### ABOUT THIS TASK
Every record below should appear in your answer, copied exactly.

___ DATA EXCERPTS

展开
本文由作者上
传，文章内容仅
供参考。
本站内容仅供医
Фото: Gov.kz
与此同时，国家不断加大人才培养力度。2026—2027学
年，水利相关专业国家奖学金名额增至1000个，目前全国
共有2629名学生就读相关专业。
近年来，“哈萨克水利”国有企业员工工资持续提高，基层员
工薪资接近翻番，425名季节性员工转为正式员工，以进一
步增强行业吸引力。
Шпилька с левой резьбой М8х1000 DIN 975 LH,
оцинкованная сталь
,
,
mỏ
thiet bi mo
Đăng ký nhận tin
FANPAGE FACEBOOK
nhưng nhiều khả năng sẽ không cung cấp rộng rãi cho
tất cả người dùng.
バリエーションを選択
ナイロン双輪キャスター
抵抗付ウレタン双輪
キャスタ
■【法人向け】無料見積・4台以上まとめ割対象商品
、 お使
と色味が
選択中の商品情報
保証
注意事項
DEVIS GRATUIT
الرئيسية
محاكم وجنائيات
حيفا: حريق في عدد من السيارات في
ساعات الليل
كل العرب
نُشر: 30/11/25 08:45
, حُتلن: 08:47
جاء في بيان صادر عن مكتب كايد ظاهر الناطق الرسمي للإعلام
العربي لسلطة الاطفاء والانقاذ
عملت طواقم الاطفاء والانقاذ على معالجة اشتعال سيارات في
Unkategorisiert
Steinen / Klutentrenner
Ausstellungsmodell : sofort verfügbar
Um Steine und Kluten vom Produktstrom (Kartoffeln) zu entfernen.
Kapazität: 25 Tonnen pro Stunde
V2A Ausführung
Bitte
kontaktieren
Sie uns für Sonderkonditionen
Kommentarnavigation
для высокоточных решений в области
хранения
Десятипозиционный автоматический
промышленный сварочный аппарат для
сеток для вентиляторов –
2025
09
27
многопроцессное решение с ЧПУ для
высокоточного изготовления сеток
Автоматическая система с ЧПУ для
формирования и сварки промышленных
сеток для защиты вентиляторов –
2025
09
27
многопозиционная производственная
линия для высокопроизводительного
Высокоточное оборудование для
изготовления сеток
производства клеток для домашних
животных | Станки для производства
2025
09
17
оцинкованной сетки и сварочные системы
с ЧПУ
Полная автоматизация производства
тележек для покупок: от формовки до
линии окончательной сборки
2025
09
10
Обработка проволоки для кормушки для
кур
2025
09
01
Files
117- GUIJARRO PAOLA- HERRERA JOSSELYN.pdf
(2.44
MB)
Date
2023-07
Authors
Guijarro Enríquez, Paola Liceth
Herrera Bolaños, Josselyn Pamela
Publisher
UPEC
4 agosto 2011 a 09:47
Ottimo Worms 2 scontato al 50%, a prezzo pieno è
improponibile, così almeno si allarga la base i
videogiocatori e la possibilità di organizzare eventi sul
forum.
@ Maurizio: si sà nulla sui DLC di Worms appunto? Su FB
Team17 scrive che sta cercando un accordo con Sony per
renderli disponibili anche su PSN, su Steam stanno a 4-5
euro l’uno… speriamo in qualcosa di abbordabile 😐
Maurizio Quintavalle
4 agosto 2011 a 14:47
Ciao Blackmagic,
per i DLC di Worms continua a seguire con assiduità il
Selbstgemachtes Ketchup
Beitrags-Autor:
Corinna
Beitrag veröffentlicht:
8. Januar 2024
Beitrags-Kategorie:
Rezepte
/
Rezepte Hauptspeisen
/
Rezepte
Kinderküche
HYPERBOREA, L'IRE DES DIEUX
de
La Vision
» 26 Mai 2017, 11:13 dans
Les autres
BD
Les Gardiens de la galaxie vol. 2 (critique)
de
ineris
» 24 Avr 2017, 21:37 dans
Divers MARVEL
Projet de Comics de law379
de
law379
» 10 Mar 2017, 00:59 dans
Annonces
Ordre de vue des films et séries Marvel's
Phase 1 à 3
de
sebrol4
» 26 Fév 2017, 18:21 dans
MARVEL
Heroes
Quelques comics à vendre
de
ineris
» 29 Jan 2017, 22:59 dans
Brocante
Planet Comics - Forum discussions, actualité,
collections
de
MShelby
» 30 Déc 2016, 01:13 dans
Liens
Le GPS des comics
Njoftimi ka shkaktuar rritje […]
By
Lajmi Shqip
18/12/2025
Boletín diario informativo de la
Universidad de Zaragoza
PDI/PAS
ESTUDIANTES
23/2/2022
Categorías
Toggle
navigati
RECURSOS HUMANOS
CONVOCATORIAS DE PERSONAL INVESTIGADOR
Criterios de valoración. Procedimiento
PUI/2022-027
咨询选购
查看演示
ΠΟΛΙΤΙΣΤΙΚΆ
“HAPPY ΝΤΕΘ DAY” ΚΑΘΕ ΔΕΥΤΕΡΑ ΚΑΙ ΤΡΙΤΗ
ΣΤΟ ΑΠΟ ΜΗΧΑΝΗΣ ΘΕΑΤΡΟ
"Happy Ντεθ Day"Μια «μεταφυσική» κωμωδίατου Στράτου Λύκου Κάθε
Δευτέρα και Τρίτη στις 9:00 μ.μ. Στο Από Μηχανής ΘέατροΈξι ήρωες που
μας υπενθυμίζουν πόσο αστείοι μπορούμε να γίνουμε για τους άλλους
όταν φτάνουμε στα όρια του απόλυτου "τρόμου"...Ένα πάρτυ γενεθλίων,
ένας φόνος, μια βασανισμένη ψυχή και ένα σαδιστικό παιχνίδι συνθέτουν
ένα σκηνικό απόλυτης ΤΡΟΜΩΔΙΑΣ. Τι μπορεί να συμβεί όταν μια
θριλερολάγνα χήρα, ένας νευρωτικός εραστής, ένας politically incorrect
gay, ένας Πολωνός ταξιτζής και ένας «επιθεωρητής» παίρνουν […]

______

### ANSWER BELOW
展开
本文由作者上
传，文章内容仅
供参考。
本站内容仅供医
Фото: Gov.kz
与此同时，国家不断加大人才培养力度。2026—2027学
年，水利相关专业国家奖学金名额增至1000个，目前全国
共有2629名学生就读相关专业。
近年来，“哈萨克水利”国有企业员工工资持续提高，基层员
工薪资接近翻番，425名季节性员工转为正式员工，以进一
步增强行业吸引力。
Шпилька с левой резьбой М8х1000 DIN 975 LH,
оцинкованная сталь
,
,
mỏ
thiet bi mo
Đăng ký nhận tin
FANPAGE FACEBOOK
nhưng nhiều khả năng sẽ không cung cấp rộng rãi cho
tất cả người dùng.
バリエーションを選択
ナイロン双輪キャスター
抵抗付ウレタン双輪
キャスタ
■【法人向け】無料見積・4台以上まとめ割対象商品
、 お使
と色味が
選択中の商品情報
保証
注意事項
DEVIS GRATUIT
الرئيسية
محاكم وجنائيات
حيفا: حريق في عدد من السيارات في
ساعات الليل
كل العرب
نُشر: 30/11/25 08:45
, حُتلن: 08:47
جاء في بيان صادر عن مكتب كايد ظاهر الناطق الرسمي للإعلام
العربي لسلطة الاطفاء والانقاذ
عملت طواقم الاطفاء والانقاذ على معالجة اشتعال سيارات في
Unkategorisiert
Steinen / Klutentrenner
Ausstellungsmodell : sofort verfügbar
Um Steine und Kluten vom Produktstrom (Kartoffeln) zu entfernen.
Kapazität: 25 Tonnen pro Stunde
V2A Ausführung
Bitte
kontaktieren
Sie uns für Sonderkonditionen
Kommentarnavigation
для высокоточных решений в области
хранения
Десятипозиционный автоматический
промышленный сварочный аппарат для
сеток для вентиляторов –
2025
09
27
многопроцессное решение с ЧПУ для
высокоточного изготовления сеток
Автоматическая система с ЧПУ для
формирования и сварки промышленных
сеток для защиты вентиляторов –
2025
09
27
многопозиционная производственная
линия для высокопроизводительного
Высокоточное оборудование для
изготовления сеток
производства клеток для домашних
животных | Станки для производства
2025
09
17
оцинкованной сетки и сварочные системы
с ЧПУ
Полная автоматизация производства
тележек для покупок: от формовки до
линии окончательной сборки
2025
09
10
Обработка проволоки для кормушки для
кур
2025
09
01
Files
117- GUIJARRO PAOLA- HERRERA JOSSELYN.pdf
(2.44
MB)
Date
2023-07
Authors
Guijarro Enríquez, Paola Liceth
Herrera Bolaños, Josselyn Pamela
Publisher
UPEC
4 agosto 2011 a 09:47
Ottimo Worms 2 scontato al 50%, a prezzo pieno è
improponibile, così almeno si allarga la base i
videogiocatori e la possibilità di organizzare eventi sul
forum.
@ Maurizio: si sà nulla sui DLC di Worms appunto? Su FB
Team17 scrive che sta cercando un accordo con Sony per
renderli disponibili anche su PSN, su Steam stanno a 4-5
euro l’uno… speriamo in qualcosa di abbordabile 😐
Maurizio Quintavalle
4 agosto 2011 a 14:47
Ciao Blackmagic,
per i DLC di Worms continua a seguire con assiduità il
Selbstgemachtes Ketchup
Beitrags-Autor:
Corinna
Beitrag veröffentlicht:
8. Januar 2024
Beitrags-Kategorie:
Rezepte
/
Rezepte Hauptspeisen
/
Rezepte
Kinderküche
HYPERBOREA, L'IRE DES DIEUX
de
La Vision
» 26 Mai 2017, 11:13 dans
Les autres
BD
Les Gardiens de la galaxie vol. 2 (critique)
de
ineris
» 24 Avr 2017, 21:37 dans
Divers MARVEL
Projet de Comics de law379
de
law379
» 10 Mar 2017, 00:59 dans
Annonces
Ordre de vue des films et séries Marvel's
Phase 1 à 3
de
sebrol4
» 26 Fév 2017, 18:21 dans
MARVEL
Heroes
Quelques comics à vendre
de
ineris
» 29 Jan 2017, 22:59 dans
Brocante
Planet Comics - Forum discussions, actualité,
collections
de
MShelby
» 30 Déc 2016, 01:13 dans
Liens
Le GPS des comics
Njoftimi ka shkaktuar rritje […]
By
Lajmi Shqip
18/12/2025
Boletín diario informativo de la
Universidad de Zaragoza
PDI/PAS
ESTUDIANTES
23/2/2022
Categorías
Toggle
navigati
RECURSOS HUMANOS
CONVOCATORIAS DE PERSONAL INVESTIGADOR
Criterios de valoración. Procedimiento
PUI/2022-027
咨询选购
查看演示
ΠΟΛΙΤΙΣΤΙΚΆ
“HAPPY ΝΤΕΘ DAY” ΚΑΘΕ ΔΕΥΤΕΡΑ ΚΑΙ ΤΡΙΤΗ
ΣΤΟ ΑΠΟ ΜΗΧΑΝΗΣ ΘΕΑΤΡΟ
"Happy Ντεθ Day"Μια «μεταφυσική» κωμωδίατου Στράτου Λύκου Κάθε
Δευτέρα και Τρίτη στις 9:00 μ.μ. Στο Από Μηχανής ΘέατροΈξι ήρωες που
μας υπενθυμίζουν πόσο αστείοι μπορούμε να γίνουμε για τους άλλους
όταν φτάνουμε στα όρια του απόλυτου "τρόμου"...Ένα πάρτυ γενεθλίων,
ένας φόνος, μια βασανισμένη ψυχή και ένα σαδιστικό παιχνίδι συνθέτουν
ένα σκηνικό απόλυτης ΤΡΟΜΩΔΙΑΣ. Τι μπορεί να συμβεί όταν μια
θριλερολάγνα χήρα, ένας νευρωτικός εραστής, ένας politically incorrect
gay, ένας Πολωνός ταξιτζής και ένας «επιθεωρητής» παίρνουν […]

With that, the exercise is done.